More and more companies are becoming data driven in order to help them make better business decisions. The rise of this niche over recent years has caused an increased demand for those who can collect, organize, and analyse data. If you’ve hired for this position in the past, you should know this isn’t an easy task.
As I have been through this challenging process several times, I thought I’d summarize a couple of key lessons I learnt a long the way. For me the top lessons learnt are:
- Defining a Data Scientist – One way to subdivide data science is:
- Business Intelligence – The key is to make the right data available to the right stakeholders, in the right form. You require someone with good data analytics and data visualization skills.
- Decision support – to help businesses make informed regular or ad hoc decisions. You need someone with data analytics, data visualization and predictive modelling skills. Optimization/OR experience is also often valuable here.
- Deployable machine learning – A fair degree of computer science and software engineering skills are going to be required.

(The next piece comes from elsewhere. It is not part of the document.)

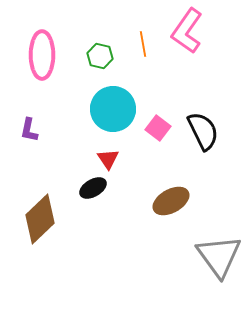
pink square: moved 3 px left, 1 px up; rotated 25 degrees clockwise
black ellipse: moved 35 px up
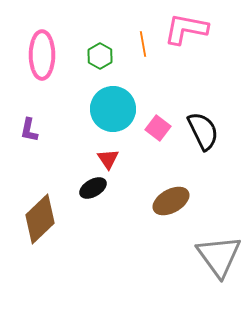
pink L-shape: moved 1 px left, 2 px up; rotated 66 degrees clockwise
green hexagon: rotated 15 degrees clockwise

- Abandon ‘whiteboarding’ – It is common practice to request a candidate write in front of the interview panel a piece of coding (on either a whiteboard or a screen). This on-the-spot method can put the candidate under too much stress, which eclipses their true abilities. Also, the challenge and the environment is not reflective of real life situations. An alternative to this would be provide a data science assignment which can be completed at home in their own time. This way the candidate has time and peace of mind to deploy their abilities to the full. The candidate can then return and present the result to the interviewers and Thus, the candidate’s real communication skills can be assessed.

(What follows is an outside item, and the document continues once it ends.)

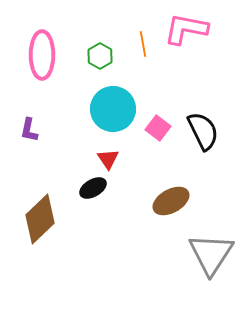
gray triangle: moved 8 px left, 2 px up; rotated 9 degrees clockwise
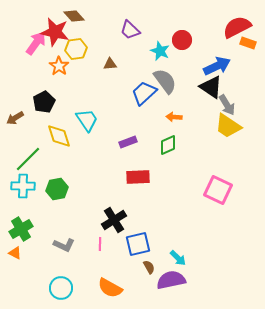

- Experience – It can be tough to recruit a Data Scientist at the best of times, let alone candidates with specific commercial experience. This is true particularly in Cambridge as the majority of candidates come from an academia/research background. The salary difference between someone from academia compared to that of somebody with commercial experience can be doubled. So, if your company has the time and resources to invest in up and coming talent looking to enter the commercial world, a huge saving can be made.
- Relocators – With demand high and supplies low, it is likely the ideal candidate will be a relocator from within Europe. It is definitely worth reviewing relocation packages to ensure you are competitive with local competitors.